YOUR INSTRUCTIONS: List, from the lines below, each one with "integrative" in it.

GIVEN DATA:
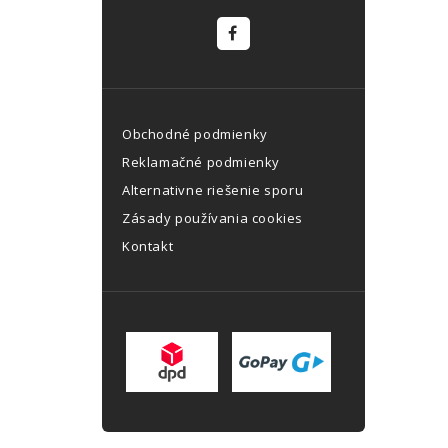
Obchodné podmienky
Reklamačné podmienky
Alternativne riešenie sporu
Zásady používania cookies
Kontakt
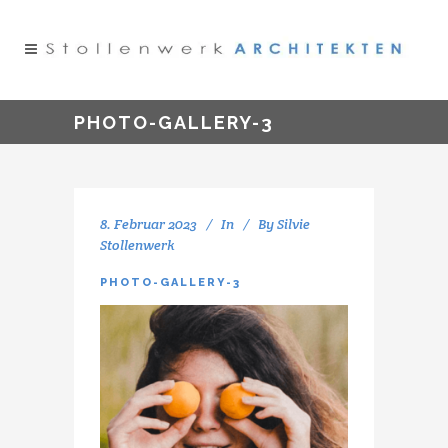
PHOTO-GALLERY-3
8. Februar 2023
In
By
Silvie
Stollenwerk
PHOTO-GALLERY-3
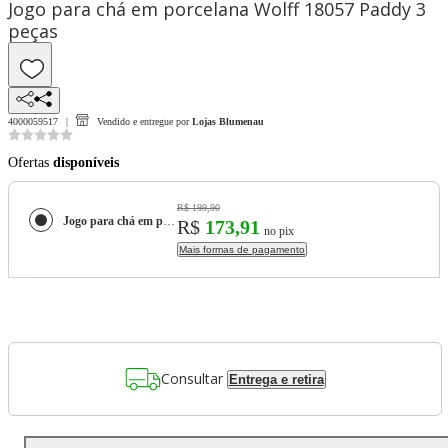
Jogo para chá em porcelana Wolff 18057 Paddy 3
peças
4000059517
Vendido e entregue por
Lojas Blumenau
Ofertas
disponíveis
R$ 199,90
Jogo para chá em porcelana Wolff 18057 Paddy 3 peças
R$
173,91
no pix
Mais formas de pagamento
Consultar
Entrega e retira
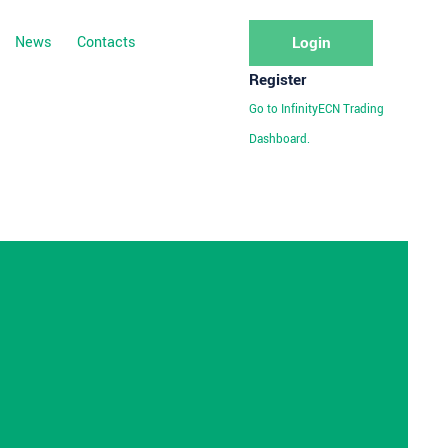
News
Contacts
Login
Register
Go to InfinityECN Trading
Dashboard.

==

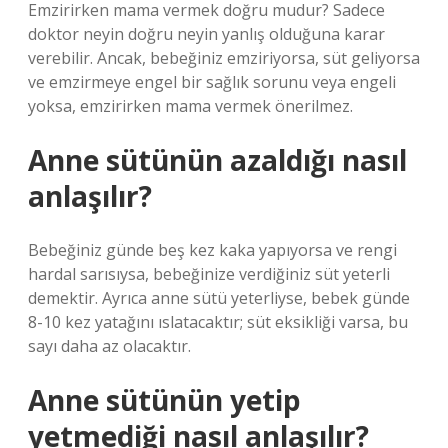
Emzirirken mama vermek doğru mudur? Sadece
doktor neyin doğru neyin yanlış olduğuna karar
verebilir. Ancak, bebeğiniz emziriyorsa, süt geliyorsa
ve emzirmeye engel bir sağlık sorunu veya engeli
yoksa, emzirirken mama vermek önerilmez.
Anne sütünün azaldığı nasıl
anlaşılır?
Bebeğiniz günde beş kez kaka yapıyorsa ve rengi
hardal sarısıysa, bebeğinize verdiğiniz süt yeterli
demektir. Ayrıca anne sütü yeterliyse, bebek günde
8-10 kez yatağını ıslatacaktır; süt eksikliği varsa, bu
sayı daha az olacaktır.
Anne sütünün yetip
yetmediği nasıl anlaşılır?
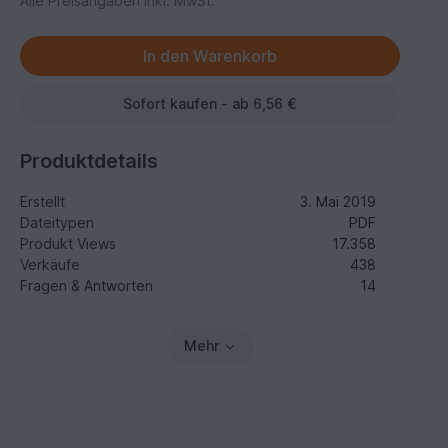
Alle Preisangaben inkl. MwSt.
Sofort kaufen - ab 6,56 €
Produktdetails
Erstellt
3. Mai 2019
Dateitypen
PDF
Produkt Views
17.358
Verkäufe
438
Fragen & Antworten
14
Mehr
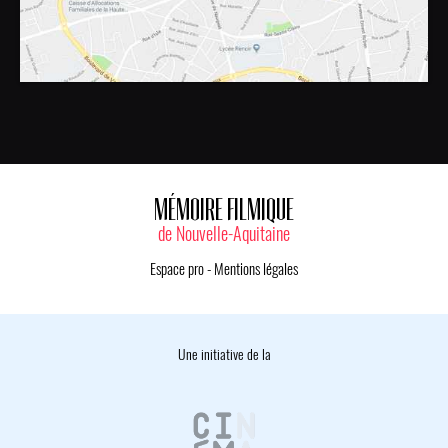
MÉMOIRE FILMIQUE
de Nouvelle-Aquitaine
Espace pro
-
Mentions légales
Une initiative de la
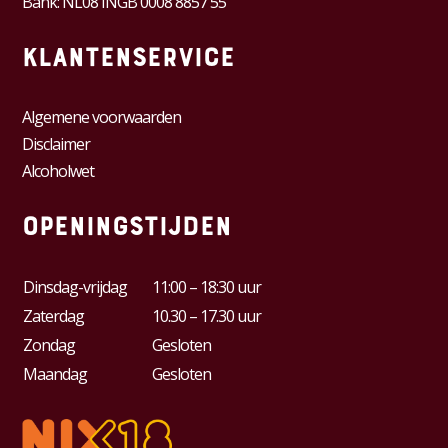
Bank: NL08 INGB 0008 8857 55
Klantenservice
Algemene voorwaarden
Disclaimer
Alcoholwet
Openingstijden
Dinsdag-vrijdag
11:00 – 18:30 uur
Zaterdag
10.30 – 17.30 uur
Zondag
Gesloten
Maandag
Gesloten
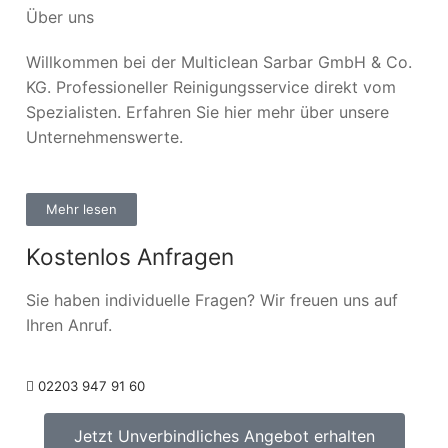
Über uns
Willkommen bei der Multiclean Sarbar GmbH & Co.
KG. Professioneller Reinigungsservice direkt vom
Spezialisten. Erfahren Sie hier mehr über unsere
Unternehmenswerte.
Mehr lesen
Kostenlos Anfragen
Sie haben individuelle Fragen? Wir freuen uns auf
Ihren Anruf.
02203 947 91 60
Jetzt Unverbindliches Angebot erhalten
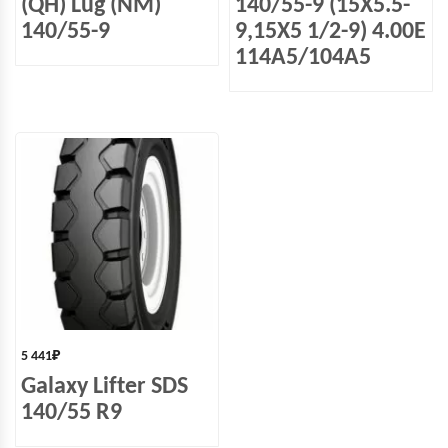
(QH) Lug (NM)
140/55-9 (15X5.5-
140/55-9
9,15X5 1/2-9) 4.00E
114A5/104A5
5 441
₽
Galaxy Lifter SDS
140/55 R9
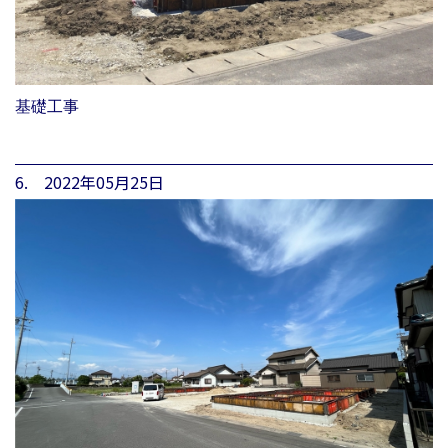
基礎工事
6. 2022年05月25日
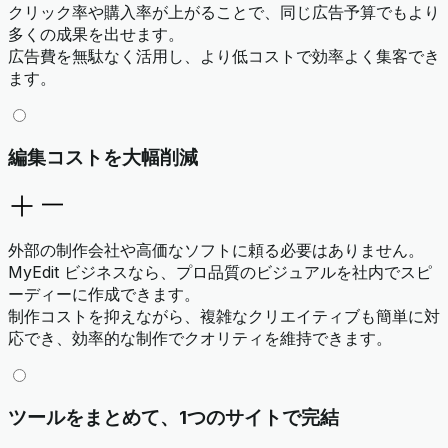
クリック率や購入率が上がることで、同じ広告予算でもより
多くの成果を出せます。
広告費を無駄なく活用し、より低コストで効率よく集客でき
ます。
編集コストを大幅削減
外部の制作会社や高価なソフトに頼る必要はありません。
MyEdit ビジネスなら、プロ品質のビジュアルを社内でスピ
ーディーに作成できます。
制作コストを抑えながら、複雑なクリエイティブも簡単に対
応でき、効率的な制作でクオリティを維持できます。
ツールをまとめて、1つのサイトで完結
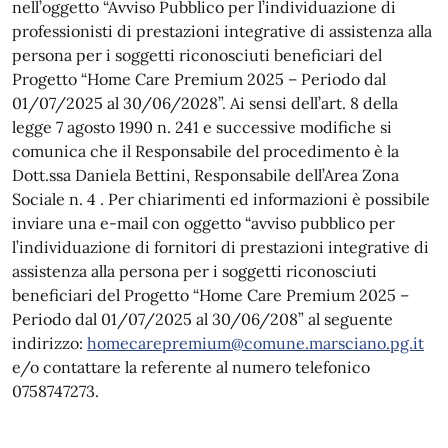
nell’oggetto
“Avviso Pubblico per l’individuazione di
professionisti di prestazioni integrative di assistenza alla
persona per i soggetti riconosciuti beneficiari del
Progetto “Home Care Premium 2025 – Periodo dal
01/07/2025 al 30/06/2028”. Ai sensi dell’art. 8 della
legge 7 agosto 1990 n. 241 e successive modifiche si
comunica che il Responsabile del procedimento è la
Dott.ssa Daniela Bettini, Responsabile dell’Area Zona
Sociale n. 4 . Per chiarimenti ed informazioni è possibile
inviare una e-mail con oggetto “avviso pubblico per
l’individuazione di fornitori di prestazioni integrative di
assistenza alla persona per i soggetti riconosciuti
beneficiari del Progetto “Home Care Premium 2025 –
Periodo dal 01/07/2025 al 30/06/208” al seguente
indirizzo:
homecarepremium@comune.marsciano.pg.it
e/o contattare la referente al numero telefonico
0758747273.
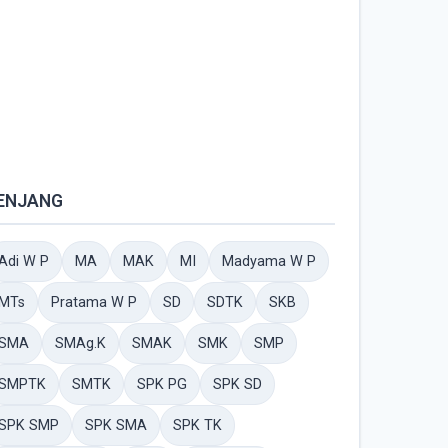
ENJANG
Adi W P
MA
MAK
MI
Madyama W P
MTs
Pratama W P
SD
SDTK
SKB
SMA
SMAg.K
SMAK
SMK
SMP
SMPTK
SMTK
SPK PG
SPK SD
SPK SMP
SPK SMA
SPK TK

==

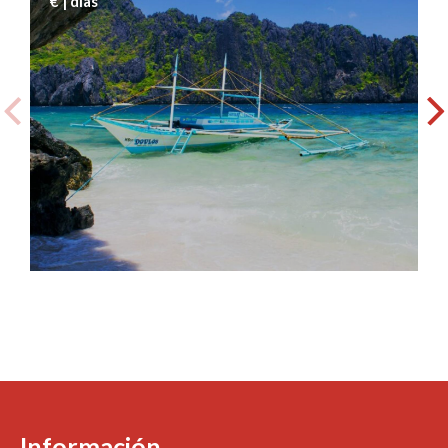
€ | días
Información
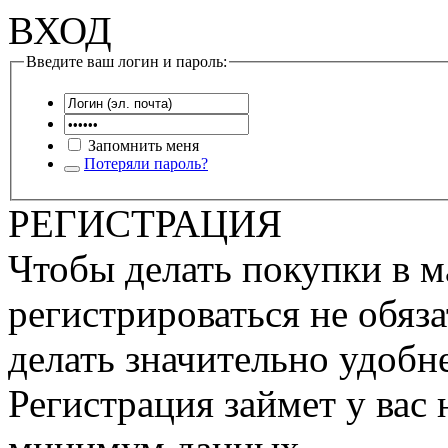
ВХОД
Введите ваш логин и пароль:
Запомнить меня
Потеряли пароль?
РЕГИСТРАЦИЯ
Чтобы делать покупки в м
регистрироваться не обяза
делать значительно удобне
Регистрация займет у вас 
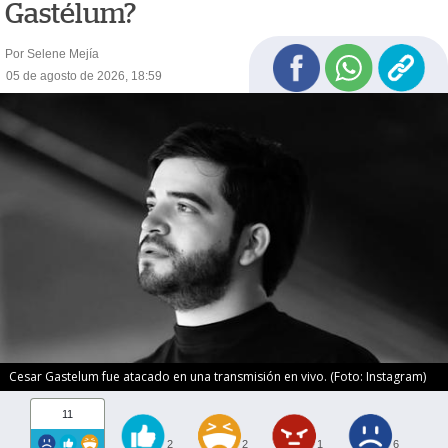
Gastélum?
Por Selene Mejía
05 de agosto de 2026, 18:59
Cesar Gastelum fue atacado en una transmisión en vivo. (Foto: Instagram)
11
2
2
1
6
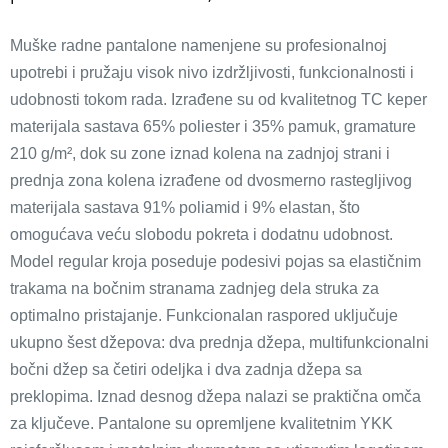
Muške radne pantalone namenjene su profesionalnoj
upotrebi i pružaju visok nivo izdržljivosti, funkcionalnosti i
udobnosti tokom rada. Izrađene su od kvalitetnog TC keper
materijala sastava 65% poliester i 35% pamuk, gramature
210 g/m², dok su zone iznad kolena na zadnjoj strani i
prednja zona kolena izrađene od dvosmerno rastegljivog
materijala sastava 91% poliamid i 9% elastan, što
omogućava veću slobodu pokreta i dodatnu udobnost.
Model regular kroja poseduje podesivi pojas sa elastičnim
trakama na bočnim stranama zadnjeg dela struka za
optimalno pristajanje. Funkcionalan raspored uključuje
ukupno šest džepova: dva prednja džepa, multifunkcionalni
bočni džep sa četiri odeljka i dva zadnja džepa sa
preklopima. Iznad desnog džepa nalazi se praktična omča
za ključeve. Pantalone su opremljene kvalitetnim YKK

EXERCISE SOLUTION:
professionisti di prestazioni integrative di assistenza alla
l’individuazione di fornitori di prestazioni integrative di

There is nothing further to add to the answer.